[SOURCE DATA — start]
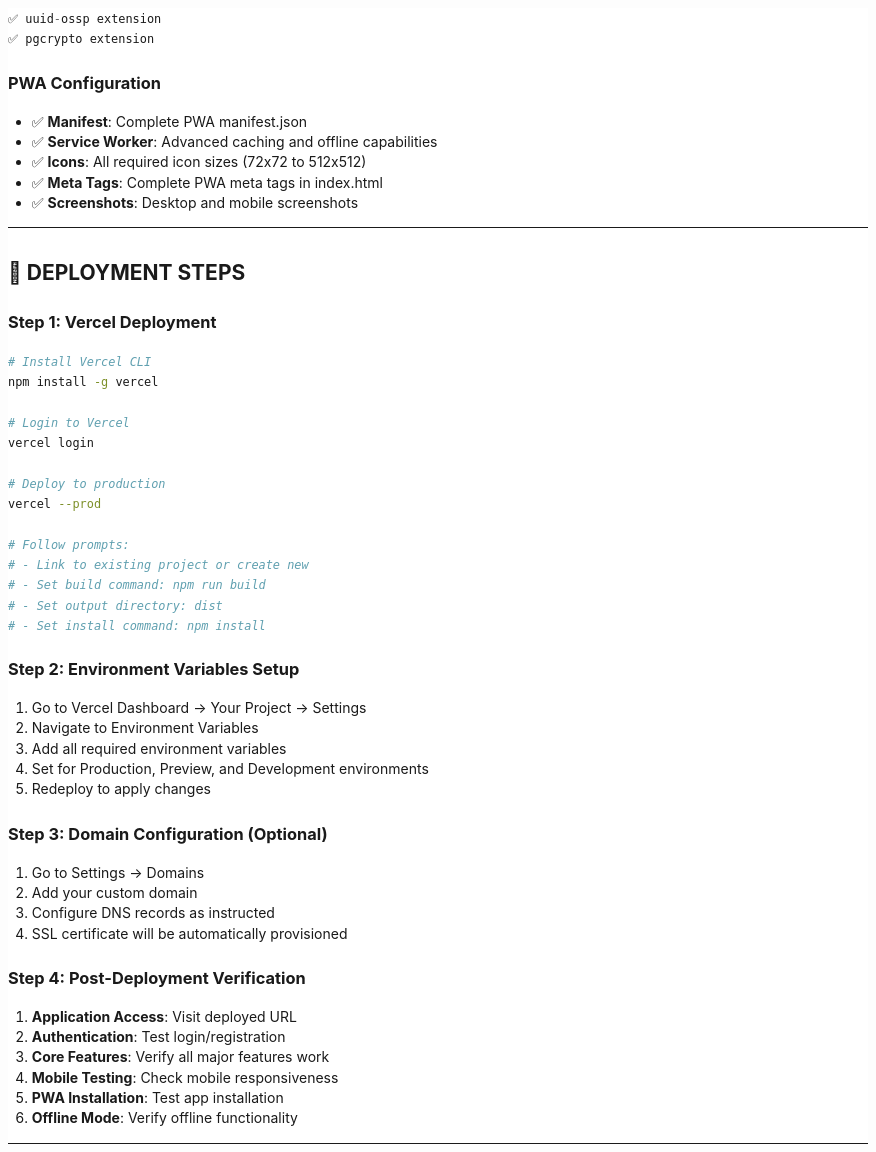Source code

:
 ```sql
✅ uuid-ossp extension
✅ pgcrypto extension
```

### **PWA Configuration**
- ✅ **Manifest**: Complete PWA manifest.json
- ✅ **Service Worker**: Advanced caching and offline capabilities
- ✅ **Icons**: All required icon sizes (72x72 to 512x512)
- ✅ **Meta Tags**: Complete PWA meta tags in index.html
- ✅ **Screenshots**: Desktop and mobile screenshots

---

## 🚀 DEPLOYMENT STEPS

### **Step 1: Vercel Deployment**
```bash
# Install Vercel CLI
npm install -g vercel

# Login to Vercel
vercel login

# Deploy to production
vercel --prod

# Follow prompts:
# - Link to existing project or create new
# - Set build command: npm run build
# - Set output directory: dist
# - Set install command: npm install
```

### **Step 2: Environment Variables Setup**
1. Go to Vercel Dashboard → Your Project → Settings
2. Navigate to Environment Variables
3. Add all required environment variables
4. Set for Production, Preview, and Development environments
5. Redeploy to apply changes

### **Step 3: Domain Configuration (Optional)**
1. Go to Settings → Domains
2. Add your custom domain
3. Configure DNS records as instructed
4. SSL certificate will be automatically provisioned

### **Step 4: Post-Deployment Verification**
1. **Application Access**: Visit deployed URL
2. **Authentication**: Test login/registration
3. **Core Features**: Verify all major features work
4. **Mobile Testing**: Check mobile responsiveness
5. **PWA Installation**: Test app installation
6. **Offline Mode**: Verify offline functionality

---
[SOURCE DATA — finish]
Your answer should consist solely of the lines above from the line with "2. Navigate to Environment Variables" to the line with "1. **Application Access**: Visit deployed URL", both included, reproduced exactly.

(ANSWER TO THIS TASK):
2. Navigate to Environment Variables
3. Add all required environment variables
4. Set for Production, Preview, and Development environments
5. Redeploy to apply changes

### **Step 3: Domain Configuration (Optional)**
1. Go to Settings → Domains
2. Add your custom domain
3. Configure DNS records as instructed
4. SSL certificate will be automatically provisioned

### **Step 4: Post-Deployment Verification**
1. **Application Access**: Visit deployed URL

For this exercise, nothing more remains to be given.